# Found This On The Internet   :\



## RedPhoenix (Apr 11, 2019)

I can't STAND fanboyism of ANY kind, and this time, it seems to come from an OpenBSD user.   I use both Operating Systems, so Mr. OpenBSD user, give me a break.   FreeBSD rocks.


----------



## RedPhoenix (Apr 11, 2019)

RedPhoenix said:


> I can't STAND fanboyism of ANY kind, and this time, it seems to come from an OpenBSD user.   I use both Operating Systems, so Mr. OpenBSD user, give me a break.   FreeBSD rocks.   View attachment 6363


I also had to use GIMP to edit out a dirty word since this is a public forum.


----------



## rigoletto@ (Apr 11, 2019)

That is well know, come out when the current 'CoC' come out.


----------



## rigoletto@ (Apr 12, 2019)

My gripe with OpenBSD is that "Secure by Default" literature without any mathematical proof of that.


----------



## Deleted member 30996 (Apr 12, 2019)

I object.

The information provided is slanderous and was invalid at the time of writing,

The FreeBSD Code of Conduct was issued Feb 15, 2018.

The claim that FreeBSD has "No exploit mitigation whatsoever" was already proven false as FreeBSD 11.0 RELEASE, which was released October, 2016, had System Hardening Options included in the standard build process.

The claim that is is "So useless that people have to create derivative distributions for it to be useful" opinion only.

FreeBSD doesn't include Xorg in the base install like OpenBSD, which should be considered as far as comparisons of "Secure by Default".

I type this from one of my FreeBSD desktops so it too "works as a desktop OS". I have an OpenBSD desktop as well.


----------



## ralphbsz (Apr 12, 2019)

The claims on both sides of the picture are ludicrously wrong.

But many of the counter-claims in here are also ridiculous.  Security does not just come from mathematical proofs, to begin with.  I know a few OpenBSD developers (sat next to one for a a few months in my job), and they do not believe that everything they do is perfect, nor do they ignore other technologies.


----------



## rigoletto@ (Apr 12, 2019)

Just for the record the seL4 is considered the most secure (open-source) kernel by a large part of the CS researchers, exactly because the whole code was proofed (of the implementation) using Isabelle/HOL (took seven years). Another one heavily prised is Muen (with proofs of no runtime errors), SPARK written.

*[EDIT]*

For the record the FreeBSD DTrace is being formalized by a long time user.


----------



## ralphbsz (Apr 12, 2019)

I know about seL4.  It is a microkernel.  That means it doesn't do most of the things a normal kernel does.  It does not contain a file system, nor a networking stack, nor authentication and rights management, nor hardware abstraction and IO.  It only does virtual memory management (providing an address mapping for processes), process scheduling, and a very simple form of IPC.  Matter-of-fact, the primary author of L4 worked at the same research lab as I did, and before that worked with my best friend from high school when working at the GMD.

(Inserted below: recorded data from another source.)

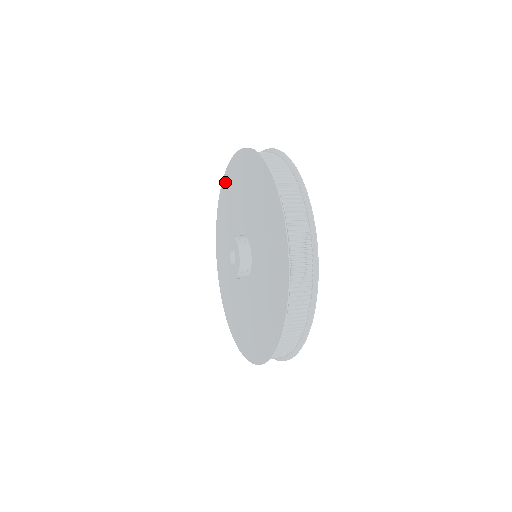
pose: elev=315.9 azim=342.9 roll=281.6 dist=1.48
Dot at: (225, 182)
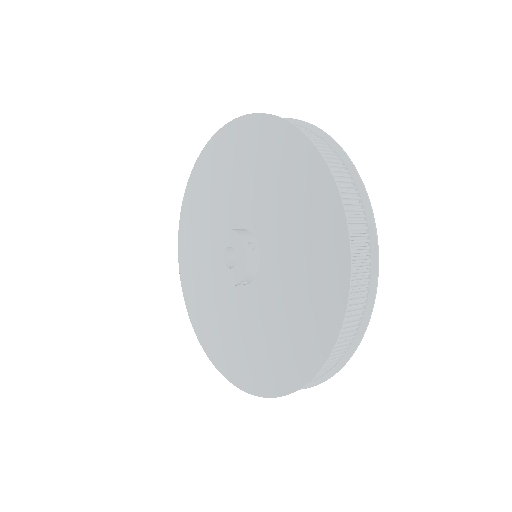
Dot at: (230, 133)
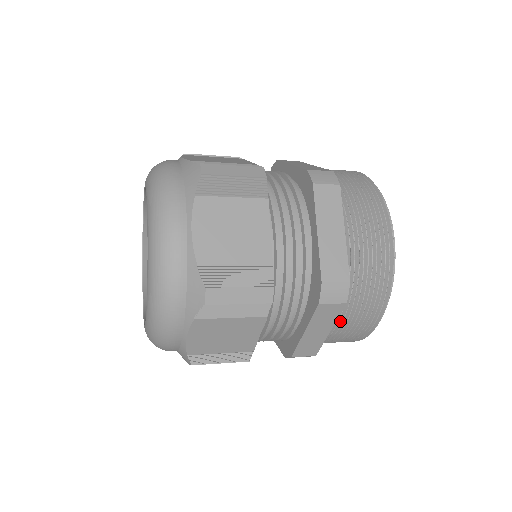
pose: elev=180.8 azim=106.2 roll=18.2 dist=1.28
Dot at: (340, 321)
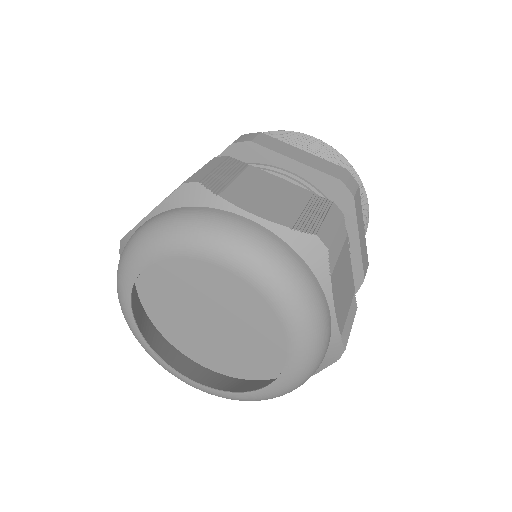
Dot at: occluded
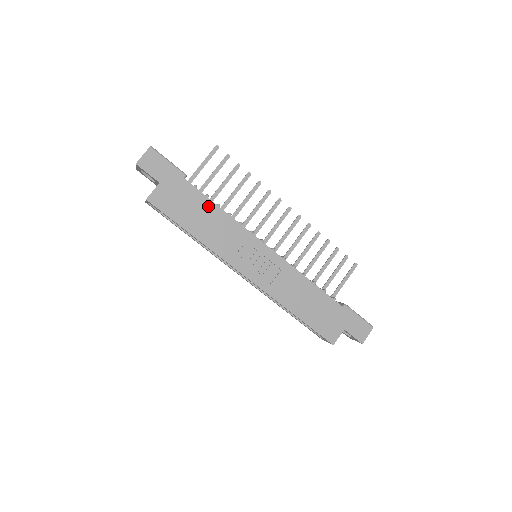
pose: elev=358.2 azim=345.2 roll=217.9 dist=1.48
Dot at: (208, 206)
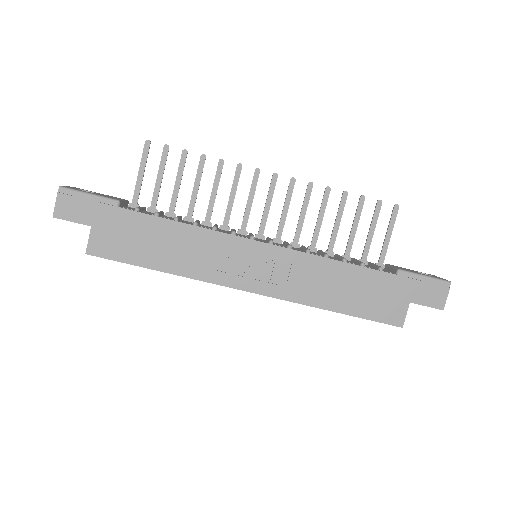
Dot at: (163, 227)
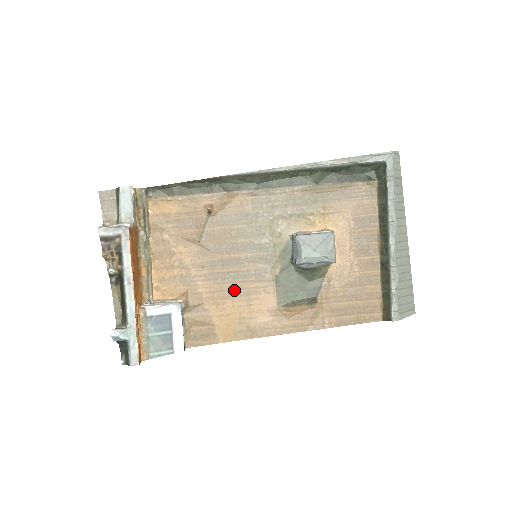
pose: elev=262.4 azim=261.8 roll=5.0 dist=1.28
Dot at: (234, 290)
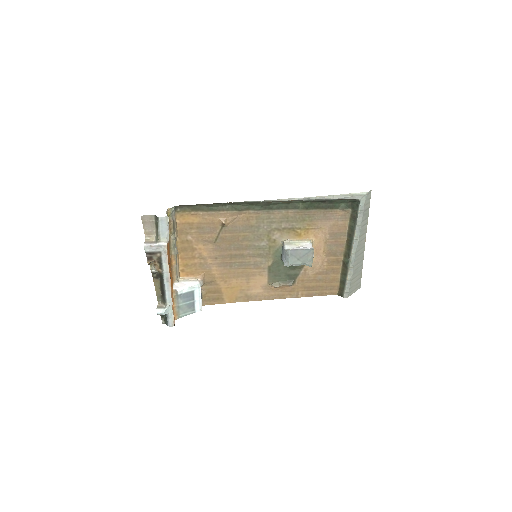
Dot at: (238, 273)
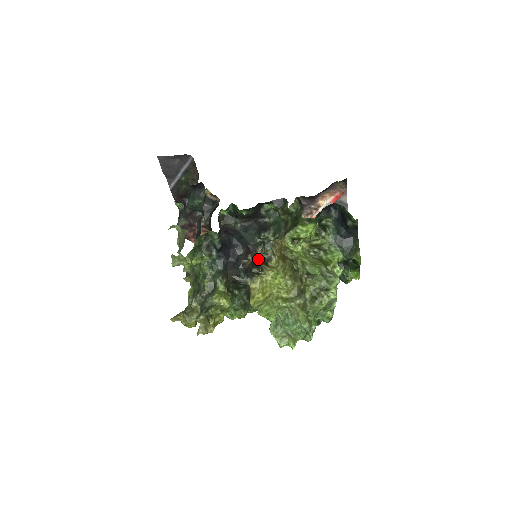
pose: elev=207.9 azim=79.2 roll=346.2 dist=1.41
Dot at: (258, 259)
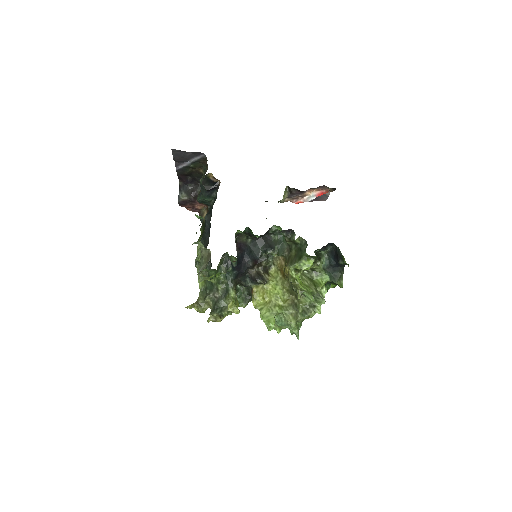
Dot at: (262, 269)
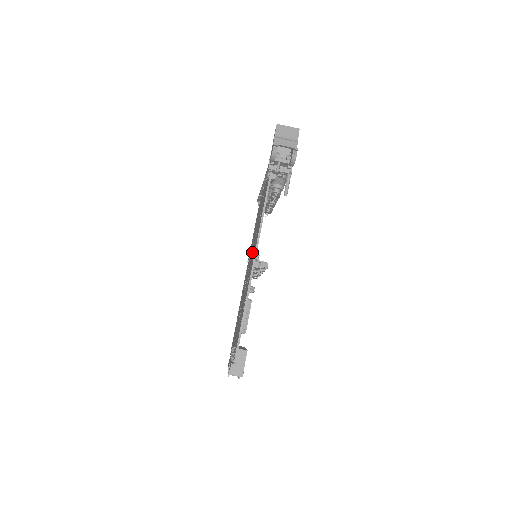
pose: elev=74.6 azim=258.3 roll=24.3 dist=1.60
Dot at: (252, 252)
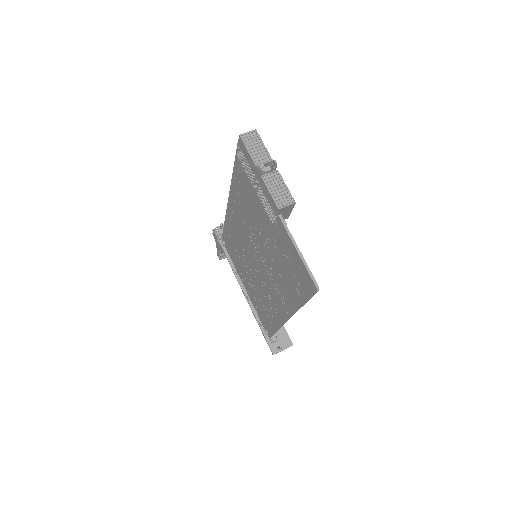
Dot at: (248, 253)
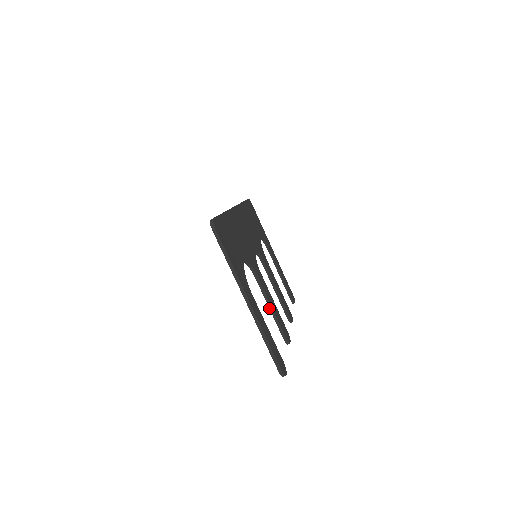
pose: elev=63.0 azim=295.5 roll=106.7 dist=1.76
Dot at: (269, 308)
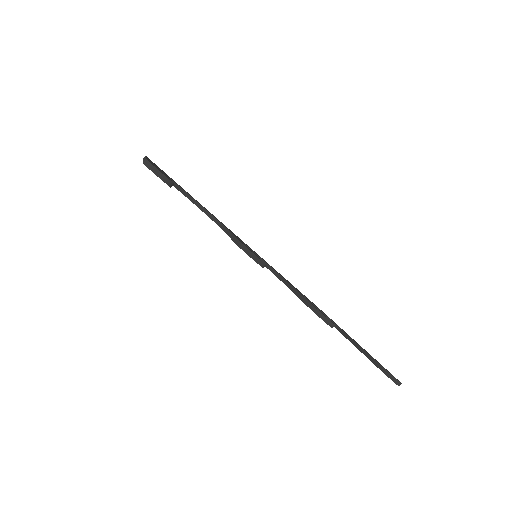
Dot at: occluded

I don't want to minimize the accomplishment of those people; being able to prove 10K lines of code to be formally correct is absolutely heroic, and a milestone in that field of research.  But 10K lines of code are not an OS.  Correctness proofs for something as big as a useful general purpose OS (at least for a server or router, even without UI) is still far from possible today.

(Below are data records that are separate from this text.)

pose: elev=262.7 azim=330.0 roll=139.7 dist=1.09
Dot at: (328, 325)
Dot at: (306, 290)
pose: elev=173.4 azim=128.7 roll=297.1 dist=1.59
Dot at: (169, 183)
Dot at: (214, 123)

Similarly, the algorithms from Dijkstra's old book are nice.  In particular it's nice to watch how he reasons about each algorithm, and verifies it as he goes.  Today we do much of the same thing ... the idea of adding checks pre- and post-conditions (a.k.a. "assert") is to some extent an outcome of that book.  But Dijkstra's vision is nowhere near for practical-size programs, except in very specialized environments (trusted computing infrastructure in infosec, and extreme reliability code for things like the space shuttle life support control system).  Very little code is formally verified today (sadly).

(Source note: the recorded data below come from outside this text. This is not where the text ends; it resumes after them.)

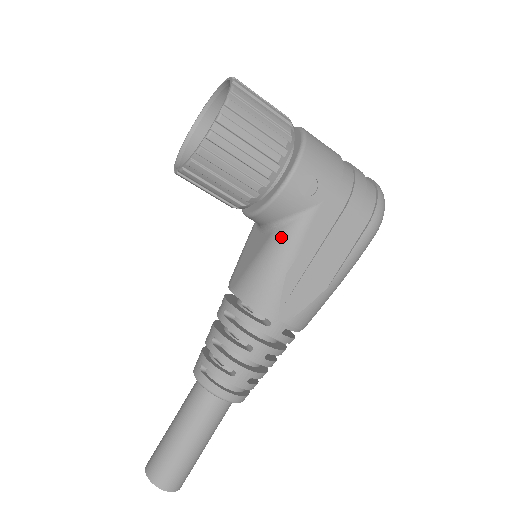
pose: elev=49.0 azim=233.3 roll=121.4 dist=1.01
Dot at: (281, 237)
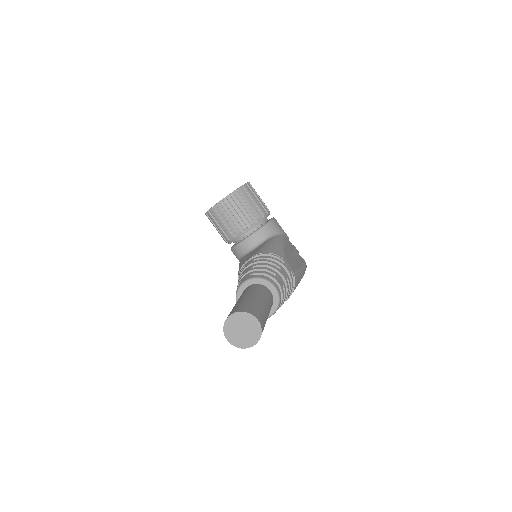
Dot at: (275, 238)
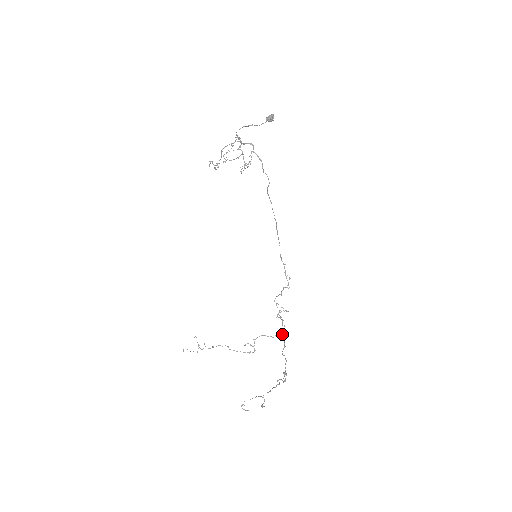
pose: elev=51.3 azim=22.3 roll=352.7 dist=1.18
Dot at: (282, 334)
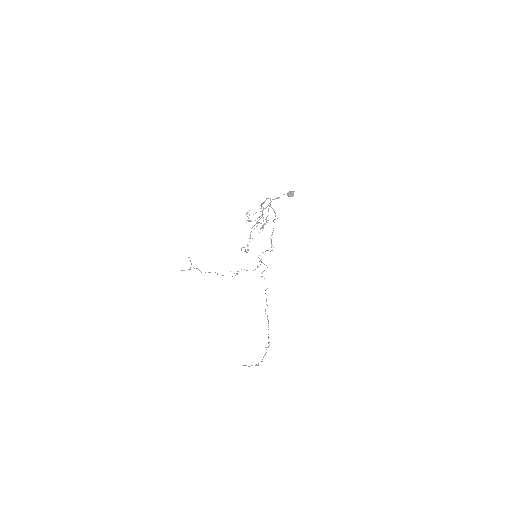
Dot at: occluded
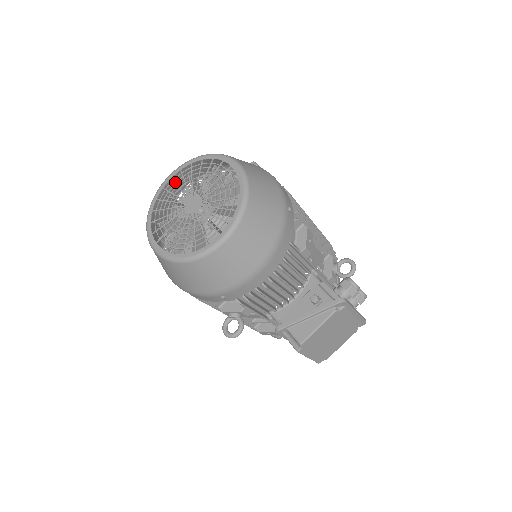
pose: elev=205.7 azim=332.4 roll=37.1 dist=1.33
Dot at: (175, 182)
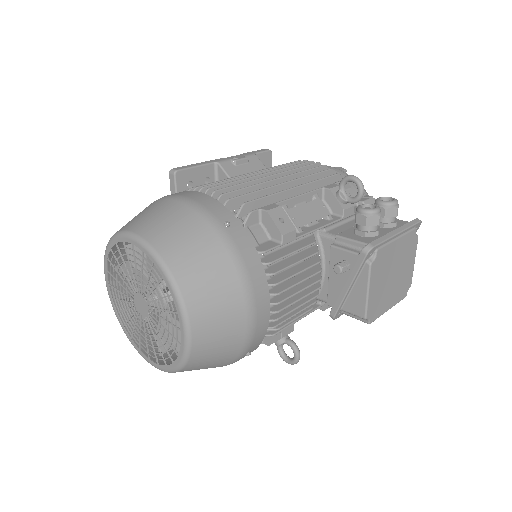
Dot at: (113, 287)
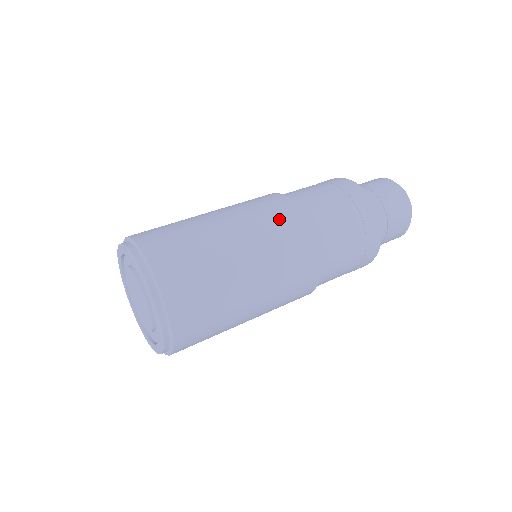
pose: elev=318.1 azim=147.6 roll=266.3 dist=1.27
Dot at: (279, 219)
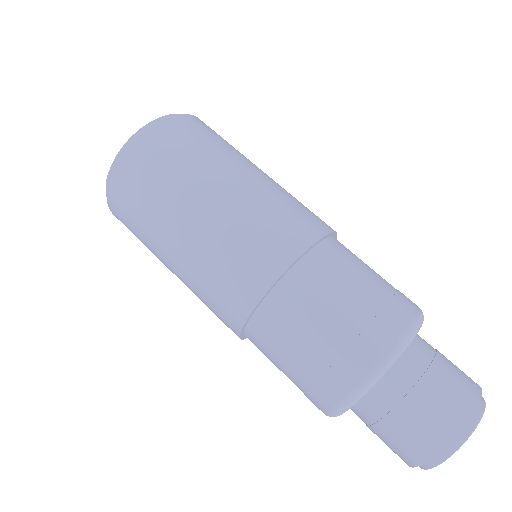
Dot at: (294, 213)
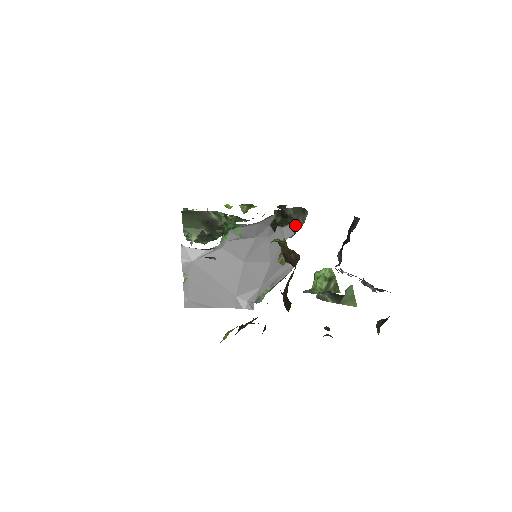
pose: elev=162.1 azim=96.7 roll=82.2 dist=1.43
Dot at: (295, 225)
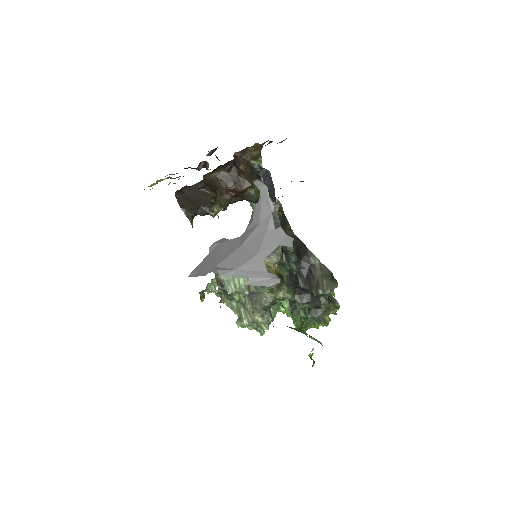
Dot at: (317, 285)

And you know, from the standpoint of OpenBSD, FFS as a file system really is good enough.  OpenBSD is not intended to be the next Linux or Windows, it does not want to reach 90% market share, nor does it want to run on high-performance computers.  It is intended to be a small but functional Unix implementation, with full networking and server infrastructure, and a basis for a functioning GUI.  It does that really well, as long as you don't have requirements that are outside the things it wants to do.  If you absolutely need ZFS or something (because you want to build a file server appliance that is protected against undetected disk read errors and has CRC on the data path), don't use OpenBSD.  If you want full scalability to processors with many cores, don't use OpenBSD.  If you have unusual hardware (like I had a newish wireless card I was trying to use an AP), don't use OpenBSD.  But for the things OpenBSD is intended for, FFS does the job, and it's old, well-tested, and reliable.


----------